My struggle to save my marriage

D.Moore
D.Moore Member Posts: 1 Member

 

I am a 38 year old father of three and the husband of a stage four breast cancer survivor.  I am also a Naval Officer with 19 years of service as a Family Nurse Practitioner and Critical Care Nurse.   My wife and I have been together since we were 14 years old and we have been married since 2001. We have made it through 4 combat deployments and have moved our family 6 times over the last 18 years.  But the hardest thing that we have done together was fighting cancer and dealing with the calamities of life after cancer treatment.  

 

We got the diagnosis in 2015, the week I returned from my last six month deployment.  Please do not take offence when I use the term “We” because my wife and I are a team.  We both came from broken dysfunctional families and have relied on each other for all of our adult lives.  It has been me and her through thick and thin.   

 

 Over the last decade I have spent years in the thick of combat medicine and have seen the product of true evil, but none of my experiences prepared me for the words “Sir, your wife has stage four metastatic invasive ductile carcinoma”.  I have always been a nerd when it comes to academia and I wish I could afford to be a Van Wilder and stay in college learning but at that moment I wished I didn’t know what all of my medical training had taught me.  My wife and I talked with our doctors and surgeons and developed our plan to save her life.  We spent the next year year kicking cancers butt.
▬▬▬▬▬▬▬▬▬▬
Can you pick up the post above about saving a marriage through cancer treatment and continue it from its last sentence?
▬▬▬▬▬▬▬▬▬▬
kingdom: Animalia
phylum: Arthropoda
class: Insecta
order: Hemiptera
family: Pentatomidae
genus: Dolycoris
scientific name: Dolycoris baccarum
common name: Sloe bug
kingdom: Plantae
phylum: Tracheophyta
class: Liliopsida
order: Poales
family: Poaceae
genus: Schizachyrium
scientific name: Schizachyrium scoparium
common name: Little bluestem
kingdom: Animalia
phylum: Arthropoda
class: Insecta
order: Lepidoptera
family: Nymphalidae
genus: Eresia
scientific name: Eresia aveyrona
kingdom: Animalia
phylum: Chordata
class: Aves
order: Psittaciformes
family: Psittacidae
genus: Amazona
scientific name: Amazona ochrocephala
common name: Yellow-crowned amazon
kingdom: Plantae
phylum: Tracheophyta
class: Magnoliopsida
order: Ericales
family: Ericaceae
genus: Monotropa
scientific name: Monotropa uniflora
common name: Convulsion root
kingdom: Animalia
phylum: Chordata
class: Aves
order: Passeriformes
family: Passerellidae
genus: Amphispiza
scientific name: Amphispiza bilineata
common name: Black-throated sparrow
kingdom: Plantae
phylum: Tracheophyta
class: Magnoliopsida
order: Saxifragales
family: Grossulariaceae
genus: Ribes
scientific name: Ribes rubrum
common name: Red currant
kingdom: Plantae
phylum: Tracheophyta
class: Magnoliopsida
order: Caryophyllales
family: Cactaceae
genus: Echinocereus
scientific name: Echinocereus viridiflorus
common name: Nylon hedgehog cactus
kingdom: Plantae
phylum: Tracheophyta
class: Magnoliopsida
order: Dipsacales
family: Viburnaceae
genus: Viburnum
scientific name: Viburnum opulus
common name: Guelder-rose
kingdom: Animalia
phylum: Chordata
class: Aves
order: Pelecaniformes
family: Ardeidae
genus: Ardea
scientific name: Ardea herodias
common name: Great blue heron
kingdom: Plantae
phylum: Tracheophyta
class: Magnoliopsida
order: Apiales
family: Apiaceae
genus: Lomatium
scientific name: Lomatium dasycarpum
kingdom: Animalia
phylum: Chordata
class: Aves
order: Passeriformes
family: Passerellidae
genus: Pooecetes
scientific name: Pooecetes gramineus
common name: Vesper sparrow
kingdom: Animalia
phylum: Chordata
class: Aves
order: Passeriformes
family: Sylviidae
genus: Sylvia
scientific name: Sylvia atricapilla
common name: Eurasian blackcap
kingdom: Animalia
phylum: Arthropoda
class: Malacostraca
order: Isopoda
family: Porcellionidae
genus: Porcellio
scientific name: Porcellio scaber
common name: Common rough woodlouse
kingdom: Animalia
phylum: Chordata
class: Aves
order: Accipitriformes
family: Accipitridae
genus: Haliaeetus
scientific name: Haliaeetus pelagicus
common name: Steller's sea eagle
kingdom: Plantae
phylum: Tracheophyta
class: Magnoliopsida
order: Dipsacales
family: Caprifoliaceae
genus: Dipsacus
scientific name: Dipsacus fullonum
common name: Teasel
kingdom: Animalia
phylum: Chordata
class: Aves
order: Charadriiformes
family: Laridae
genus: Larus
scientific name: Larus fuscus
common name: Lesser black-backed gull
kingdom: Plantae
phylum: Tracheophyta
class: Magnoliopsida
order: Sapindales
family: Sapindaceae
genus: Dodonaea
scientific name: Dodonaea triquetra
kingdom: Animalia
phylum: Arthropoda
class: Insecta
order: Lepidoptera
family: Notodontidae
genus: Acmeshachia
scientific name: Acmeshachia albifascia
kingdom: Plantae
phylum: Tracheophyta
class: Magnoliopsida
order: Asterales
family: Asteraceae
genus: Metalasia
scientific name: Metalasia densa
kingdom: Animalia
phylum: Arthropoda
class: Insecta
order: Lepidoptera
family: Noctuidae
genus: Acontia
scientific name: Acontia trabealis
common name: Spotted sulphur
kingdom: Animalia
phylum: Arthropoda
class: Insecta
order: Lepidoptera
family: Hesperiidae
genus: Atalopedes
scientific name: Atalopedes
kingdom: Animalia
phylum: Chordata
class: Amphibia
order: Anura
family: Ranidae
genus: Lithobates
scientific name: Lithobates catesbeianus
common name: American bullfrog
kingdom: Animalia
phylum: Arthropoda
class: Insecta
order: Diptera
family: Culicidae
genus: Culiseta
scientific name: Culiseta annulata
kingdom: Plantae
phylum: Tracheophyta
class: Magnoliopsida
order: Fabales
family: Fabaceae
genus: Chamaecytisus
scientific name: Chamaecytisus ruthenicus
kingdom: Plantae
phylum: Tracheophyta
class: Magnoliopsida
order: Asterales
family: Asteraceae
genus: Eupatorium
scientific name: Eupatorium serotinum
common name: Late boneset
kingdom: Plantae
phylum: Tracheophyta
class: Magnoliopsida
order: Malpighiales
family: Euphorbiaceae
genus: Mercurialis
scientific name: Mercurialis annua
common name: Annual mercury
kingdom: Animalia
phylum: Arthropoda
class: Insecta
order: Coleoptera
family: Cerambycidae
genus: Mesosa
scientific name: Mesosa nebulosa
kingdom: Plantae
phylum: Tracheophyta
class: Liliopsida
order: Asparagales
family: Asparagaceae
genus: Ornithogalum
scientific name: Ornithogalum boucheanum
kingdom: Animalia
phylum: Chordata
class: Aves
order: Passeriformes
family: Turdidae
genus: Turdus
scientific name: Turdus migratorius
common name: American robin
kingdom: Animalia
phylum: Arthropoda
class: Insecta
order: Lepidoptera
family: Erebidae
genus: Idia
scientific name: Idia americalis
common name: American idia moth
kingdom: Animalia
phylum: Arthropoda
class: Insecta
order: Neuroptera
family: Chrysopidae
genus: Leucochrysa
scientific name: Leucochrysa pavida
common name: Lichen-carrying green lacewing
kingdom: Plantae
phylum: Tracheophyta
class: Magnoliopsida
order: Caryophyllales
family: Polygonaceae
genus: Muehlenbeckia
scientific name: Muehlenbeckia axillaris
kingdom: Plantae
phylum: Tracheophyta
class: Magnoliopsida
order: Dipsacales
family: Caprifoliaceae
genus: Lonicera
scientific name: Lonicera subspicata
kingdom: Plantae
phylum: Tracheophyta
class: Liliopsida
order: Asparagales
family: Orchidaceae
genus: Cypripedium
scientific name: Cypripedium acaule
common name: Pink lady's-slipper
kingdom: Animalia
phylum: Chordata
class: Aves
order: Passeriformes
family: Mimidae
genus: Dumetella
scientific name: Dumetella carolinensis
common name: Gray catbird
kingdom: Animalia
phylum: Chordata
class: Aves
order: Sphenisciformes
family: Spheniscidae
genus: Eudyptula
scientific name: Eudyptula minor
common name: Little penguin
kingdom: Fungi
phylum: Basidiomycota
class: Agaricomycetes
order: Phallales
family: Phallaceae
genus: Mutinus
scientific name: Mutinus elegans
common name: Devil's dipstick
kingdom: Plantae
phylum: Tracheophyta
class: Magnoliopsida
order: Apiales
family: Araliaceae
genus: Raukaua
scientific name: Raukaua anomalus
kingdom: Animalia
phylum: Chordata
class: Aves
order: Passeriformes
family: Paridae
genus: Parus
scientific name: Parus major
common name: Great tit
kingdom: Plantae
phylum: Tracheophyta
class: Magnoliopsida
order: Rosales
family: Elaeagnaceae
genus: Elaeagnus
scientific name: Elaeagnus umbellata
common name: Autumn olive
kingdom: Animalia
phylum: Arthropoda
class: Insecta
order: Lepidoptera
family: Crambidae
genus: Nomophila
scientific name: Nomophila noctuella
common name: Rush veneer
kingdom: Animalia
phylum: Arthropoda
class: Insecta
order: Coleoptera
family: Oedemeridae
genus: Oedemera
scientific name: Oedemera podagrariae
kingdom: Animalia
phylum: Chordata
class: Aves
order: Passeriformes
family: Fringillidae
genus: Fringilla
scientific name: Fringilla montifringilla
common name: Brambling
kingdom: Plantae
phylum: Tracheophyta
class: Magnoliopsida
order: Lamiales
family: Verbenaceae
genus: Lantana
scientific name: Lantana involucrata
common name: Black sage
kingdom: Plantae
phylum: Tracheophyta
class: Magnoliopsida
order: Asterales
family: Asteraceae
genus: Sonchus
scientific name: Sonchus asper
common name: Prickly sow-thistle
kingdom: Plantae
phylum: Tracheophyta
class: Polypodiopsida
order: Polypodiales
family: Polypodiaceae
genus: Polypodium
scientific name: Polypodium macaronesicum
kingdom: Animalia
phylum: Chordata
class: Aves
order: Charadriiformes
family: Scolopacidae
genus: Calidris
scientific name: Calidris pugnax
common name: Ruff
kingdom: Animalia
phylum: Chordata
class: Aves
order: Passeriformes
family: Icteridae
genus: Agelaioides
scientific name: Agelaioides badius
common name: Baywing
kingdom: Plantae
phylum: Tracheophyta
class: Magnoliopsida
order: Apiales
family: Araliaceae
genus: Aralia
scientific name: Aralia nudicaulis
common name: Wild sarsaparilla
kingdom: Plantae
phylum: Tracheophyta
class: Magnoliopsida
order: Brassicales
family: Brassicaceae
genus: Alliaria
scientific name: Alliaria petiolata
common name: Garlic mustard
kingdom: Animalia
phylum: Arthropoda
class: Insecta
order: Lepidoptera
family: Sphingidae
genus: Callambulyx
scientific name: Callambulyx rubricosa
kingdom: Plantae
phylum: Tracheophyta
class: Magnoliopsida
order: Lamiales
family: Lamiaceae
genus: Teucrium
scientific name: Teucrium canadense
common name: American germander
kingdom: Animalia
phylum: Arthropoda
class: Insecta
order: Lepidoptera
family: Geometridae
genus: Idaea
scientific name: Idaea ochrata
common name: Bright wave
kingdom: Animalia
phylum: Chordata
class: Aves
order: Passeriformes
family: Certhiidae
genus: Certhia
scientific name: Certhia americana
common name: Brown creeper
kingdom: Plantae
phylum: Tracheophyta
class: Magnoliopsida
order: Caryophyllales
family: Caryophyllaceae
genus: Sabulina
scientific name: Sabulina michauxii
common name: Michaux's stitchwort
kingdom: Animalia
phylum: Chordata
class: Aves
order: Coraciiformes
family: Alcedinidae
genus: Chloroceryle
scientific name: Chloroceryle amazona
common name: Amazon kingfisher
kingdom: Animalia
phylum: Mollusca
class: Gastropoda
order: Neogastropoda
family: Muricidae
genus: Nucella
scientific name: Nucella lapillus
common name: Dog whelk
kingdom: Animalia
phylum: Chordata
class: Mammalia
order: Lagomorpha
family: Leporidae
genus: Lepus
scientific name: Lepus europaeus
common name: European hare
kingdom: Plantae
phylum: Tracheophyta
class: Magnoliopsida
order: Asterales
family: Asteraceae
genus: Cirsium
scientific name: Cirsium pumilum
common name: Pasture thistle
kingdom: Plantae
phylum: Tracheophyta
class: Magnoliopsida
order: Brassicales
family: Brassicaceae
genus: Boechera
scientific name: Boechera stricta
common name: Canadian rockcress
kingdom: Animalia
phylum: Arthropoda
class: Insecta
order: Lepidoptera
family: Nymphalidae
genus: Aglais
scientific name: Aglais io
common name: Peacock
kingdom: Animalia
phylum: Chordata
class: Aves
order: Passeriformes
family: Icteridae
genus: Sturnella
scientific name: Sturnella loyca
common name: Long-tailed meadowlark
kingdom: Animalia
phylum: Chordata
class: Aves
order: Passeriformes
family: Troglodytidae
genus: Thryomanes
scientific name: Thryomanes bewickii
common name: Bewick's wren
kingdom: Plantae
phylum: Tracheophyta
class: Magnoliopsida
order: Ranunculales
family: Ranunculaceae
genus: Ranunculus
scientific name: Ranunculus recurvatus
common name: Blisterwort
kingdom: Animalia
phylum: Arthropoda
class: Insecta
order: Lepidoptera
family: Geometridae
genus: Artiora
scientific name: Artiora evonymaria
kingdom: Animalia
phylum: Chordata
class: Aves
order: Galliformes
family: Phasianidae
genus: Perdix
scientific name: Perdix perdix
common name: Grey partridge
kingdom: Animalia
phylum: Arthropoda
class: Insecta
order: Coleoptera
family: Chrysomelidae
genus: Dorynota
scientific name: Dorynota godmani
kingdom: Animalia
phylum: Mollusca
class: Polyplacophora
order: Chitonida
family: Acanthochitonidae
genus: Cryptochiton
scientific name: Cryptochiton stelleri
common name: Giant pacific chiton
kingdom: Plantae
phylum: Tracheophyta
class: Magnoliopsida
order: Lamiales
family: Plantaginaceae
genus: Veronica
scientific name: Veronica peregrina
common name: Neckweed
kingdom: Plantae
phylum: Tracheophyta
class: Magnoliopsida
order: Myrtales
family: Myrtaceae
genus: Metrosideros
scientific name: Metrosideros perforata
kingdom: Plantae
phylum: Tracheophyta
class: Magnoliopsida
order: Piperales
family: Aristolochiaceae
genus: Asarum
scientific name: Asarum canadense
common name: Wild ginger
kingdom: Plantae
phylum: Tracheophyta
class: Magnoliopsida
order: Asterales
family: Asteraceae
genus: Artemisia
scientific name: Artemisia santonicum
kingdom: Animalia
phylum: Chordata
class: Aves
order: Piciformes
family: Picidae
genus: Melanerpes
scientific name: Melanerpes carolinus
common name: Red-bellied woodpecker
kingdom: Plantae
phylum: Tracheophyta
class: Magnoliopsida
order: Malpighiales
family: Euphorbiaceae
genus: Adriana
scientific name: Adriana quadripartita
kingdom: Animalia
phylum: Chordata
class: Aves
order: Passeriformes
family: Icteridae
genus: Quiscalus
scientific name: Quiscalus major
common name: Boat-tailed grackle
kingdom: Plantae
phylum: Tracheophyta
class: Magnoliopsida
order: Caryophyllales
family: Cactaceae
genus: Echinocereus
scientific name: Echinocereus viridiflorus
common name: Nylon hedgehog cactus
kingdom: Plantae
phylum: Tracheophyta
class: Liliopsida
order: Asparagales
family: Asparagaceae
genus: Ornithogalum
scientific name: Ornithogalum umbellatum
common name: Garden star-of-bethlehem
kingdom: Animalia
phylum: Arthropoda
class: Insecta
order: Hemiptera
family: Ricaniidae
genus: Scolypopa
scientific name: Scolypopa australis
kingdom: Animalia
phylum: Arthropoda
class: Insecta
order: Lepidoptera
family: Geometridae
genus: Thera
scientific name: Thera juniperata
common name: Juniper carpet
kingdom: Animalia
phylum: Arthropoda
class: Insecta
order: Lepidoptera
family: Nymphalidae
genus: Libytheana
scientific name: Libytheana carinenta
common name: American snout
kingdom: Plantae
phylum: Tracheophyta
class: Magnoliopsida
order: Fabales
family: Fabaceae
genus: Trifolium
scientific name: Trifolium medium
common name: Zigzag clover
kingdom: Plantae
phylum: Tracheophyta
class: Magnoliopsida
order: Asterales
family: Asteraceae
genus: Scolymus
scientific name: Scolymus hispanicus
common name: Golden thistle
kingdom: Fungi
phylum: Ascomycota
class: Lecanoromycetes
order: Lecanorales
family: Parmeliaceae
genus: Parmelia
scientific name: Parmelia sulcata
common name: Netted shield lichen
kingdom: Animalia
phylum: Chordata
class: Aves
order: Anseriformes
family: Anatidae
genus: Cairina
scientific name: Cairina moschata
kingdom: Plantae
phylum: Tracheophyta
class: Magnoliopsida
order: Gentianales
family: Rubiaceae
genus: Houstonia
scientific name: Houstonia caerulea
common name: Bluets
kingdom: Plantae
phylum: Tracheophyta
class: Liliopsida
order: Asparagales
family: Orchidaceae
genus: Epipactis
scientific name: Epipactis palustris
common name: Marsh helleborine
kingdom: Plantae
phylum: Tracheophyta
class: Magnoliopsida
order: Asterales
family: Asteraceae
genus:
▬▬▬▬▬▬▬▬▬▬
Exercise output -
The first part of 2015 was spent in and out of hospitals.  My wife’s first surgery was a radical bilateral mastectomy with expanders placed intraoperatively.  The next month she had her second surgery to place a right subclavian med-port followed by 32 rounds of bi-weekly chemo and 13 days of daily radiation therapy.  There are no words for the pain I lived with watching my wife suffer.  I prayed that God would let me suffer in her place.  But that was not to be.  I turned my switch and went into care taker mode.  I did everything for my wife including feeding, bathing and coordinating her treatment.  Medically I did everything I could in our home to minimize her exposure to sick people in the doctors’ offices and clinics.  I draw her labs at home, gave her hydration through her med-port.  I also managed her medication regimen to control her nausea and pain.  I gave her Neupogen and Procrit at home to keep her blood counts up.  After the hell of chemo therapy my wife went on to have a total hysterectomy and three breast augmentations/repairs.  For two years my life consisted of taking care of her and my kids which put my career and self on the back burner.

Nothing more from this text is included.